Your assignment:
Report all lines of the records that contain "down".

Data for this task:
◆ ◆ ◆ ◆ ◆ ◆ ◆

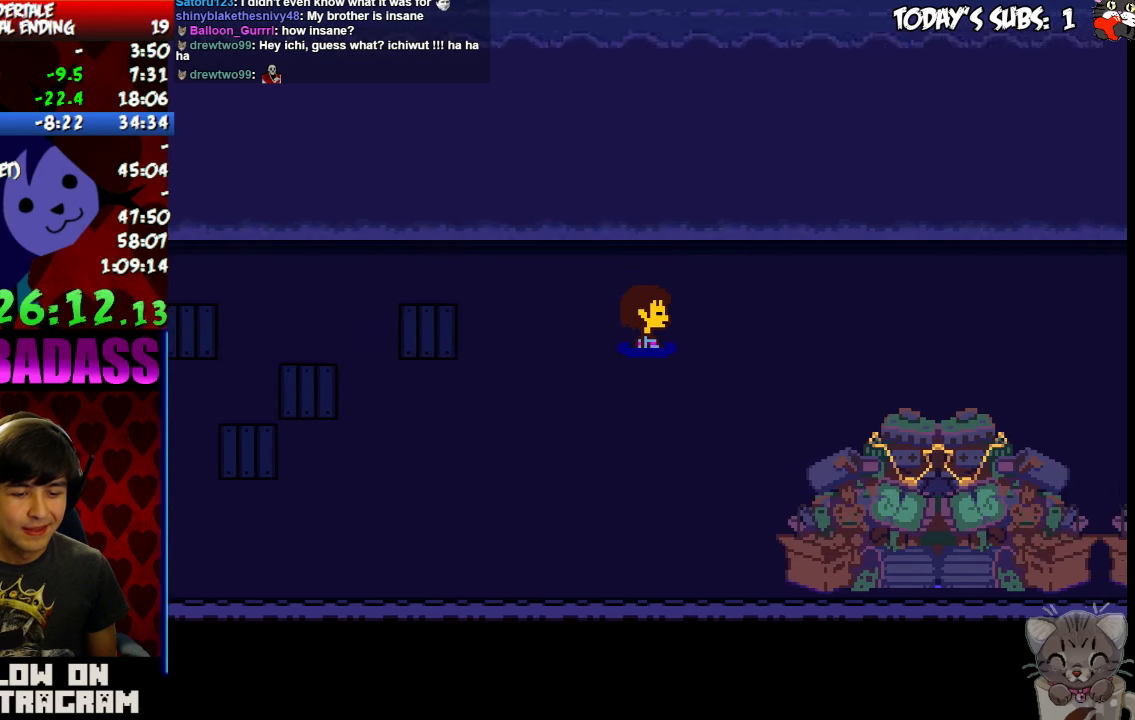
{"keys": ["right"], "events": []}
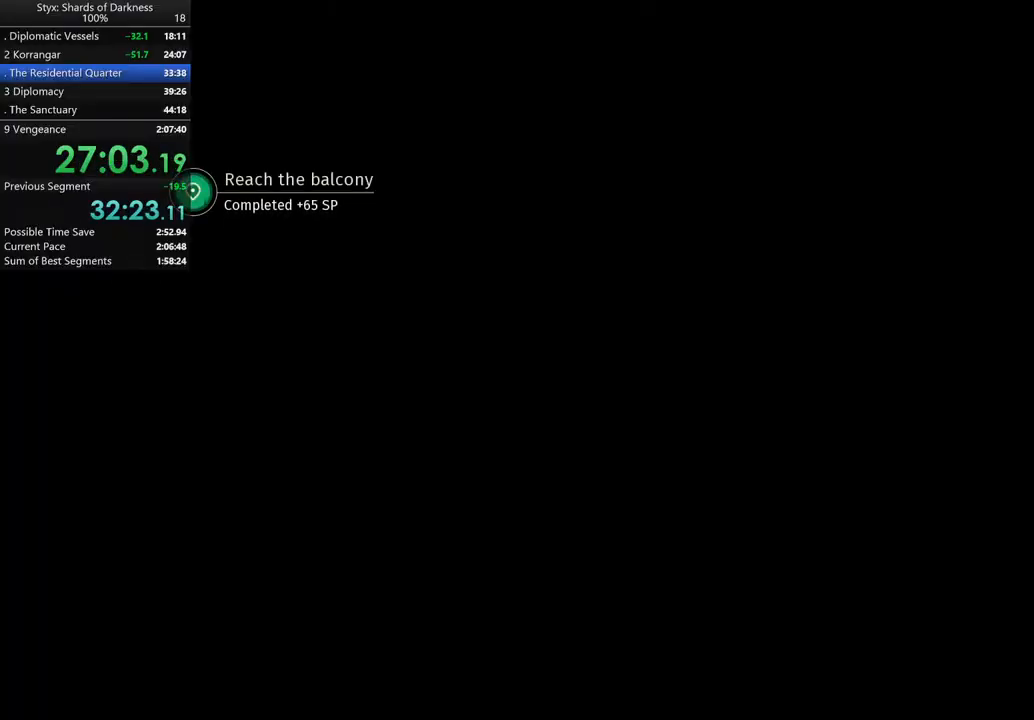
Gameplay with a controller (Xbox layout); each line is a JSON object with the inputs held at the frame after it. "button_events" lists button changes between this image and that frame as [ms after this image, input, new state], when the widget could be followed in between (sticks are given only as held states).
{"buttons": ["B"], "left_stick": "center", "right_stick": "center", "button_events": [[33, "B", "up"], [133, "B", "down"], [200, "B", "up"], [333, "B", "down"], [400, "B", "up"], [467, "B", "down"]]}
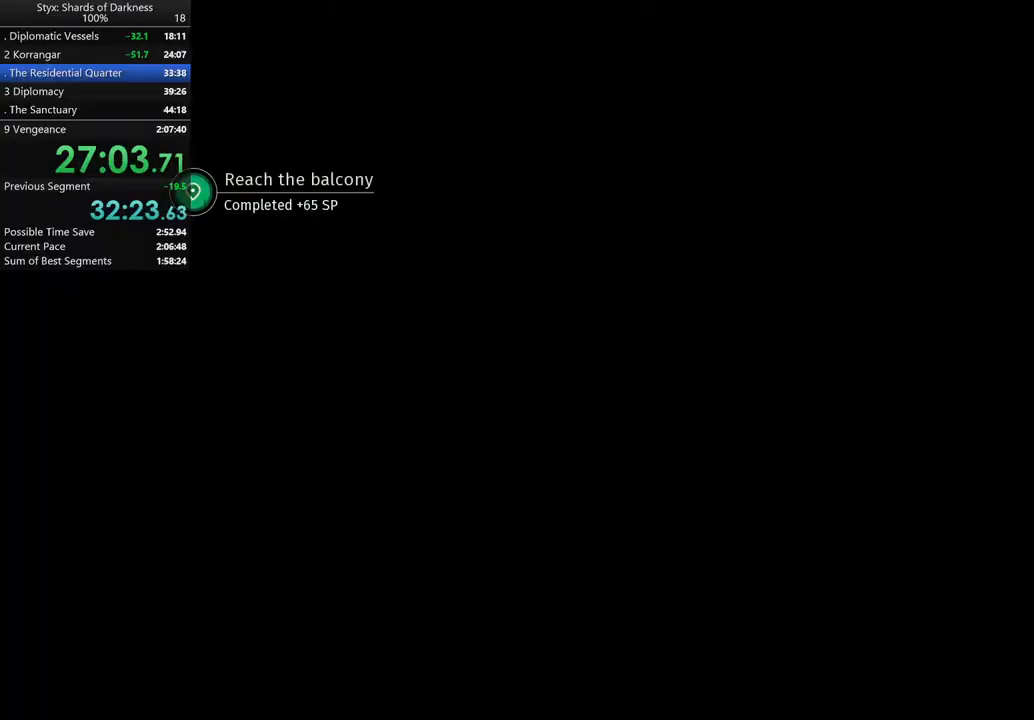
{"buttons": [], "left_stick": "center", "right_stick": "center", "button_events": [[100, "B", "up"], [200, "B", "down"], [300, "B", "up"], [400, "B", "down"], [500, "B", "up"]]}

◆ ◆ ◆ ◆ ◆ ◆ ◆

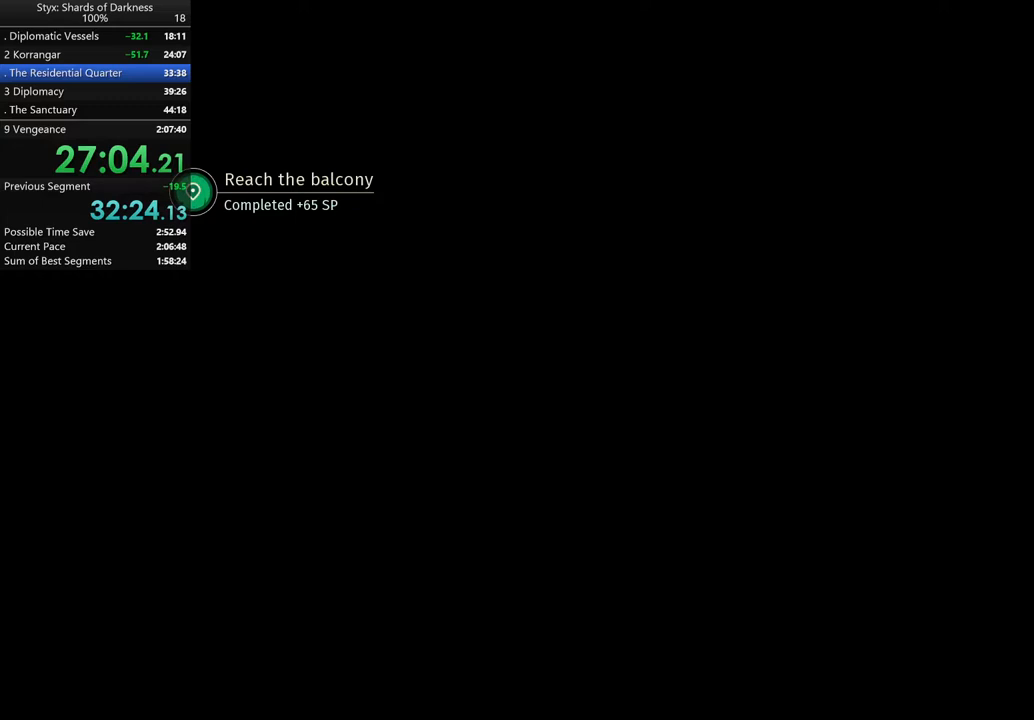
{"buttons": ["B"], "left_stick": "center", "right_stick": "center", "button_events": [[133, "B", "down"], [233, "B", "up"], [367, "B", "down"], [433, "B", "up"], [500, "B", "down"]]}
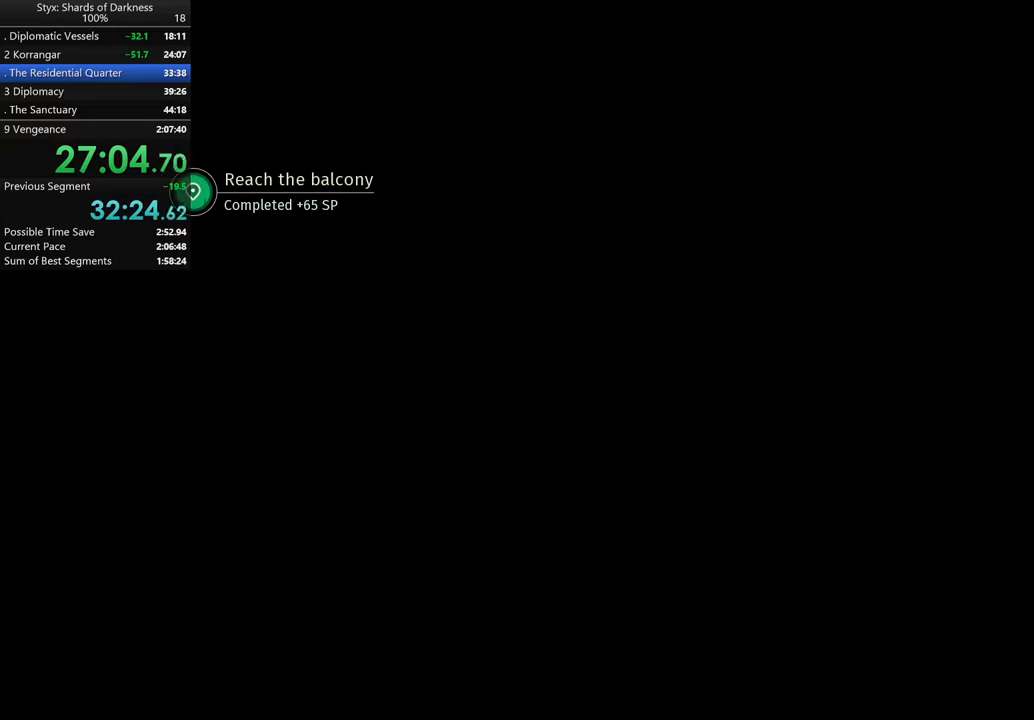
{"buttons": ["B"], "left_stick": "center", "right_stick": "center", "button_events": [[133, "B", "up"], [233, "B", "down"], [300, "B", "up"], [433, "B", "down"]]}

◆ ◆ ◆ ◆ ◆ ◆ ◆

Solution to the problem:
{"buttons": ["B"], "left_stick": "center", "right_stick": "center", "button_events": [[33, "B", "up"], [133, "B", "down"], [200, "B", "up"], [333, "B", "down"], [400, "B", "up"], [467, "B", "down"]]}
{"buttons": [], "left_stick": "center", "right_stick": "center", "button_events": [[100, "B", "up"], [200, "B", "down"], [300, "B", "up"], [400, "B", "down"], [500, "B", "up"]]}
{"buttons": ["B"], "left_stick": "center", "right_stick": "center", "button_events": [[133, "B", "down"], [233, "B", "up"], [367, "B", "down"], [433, "B", "up"], [500, "B", "down"]]}
{"buttons": ["B"], "left_stick": "center", "right_stick": "center", "button_events": [[133, "B", "up"], [233, "B", "down"], [300, "B", "up"], [433, "B", "down"]]}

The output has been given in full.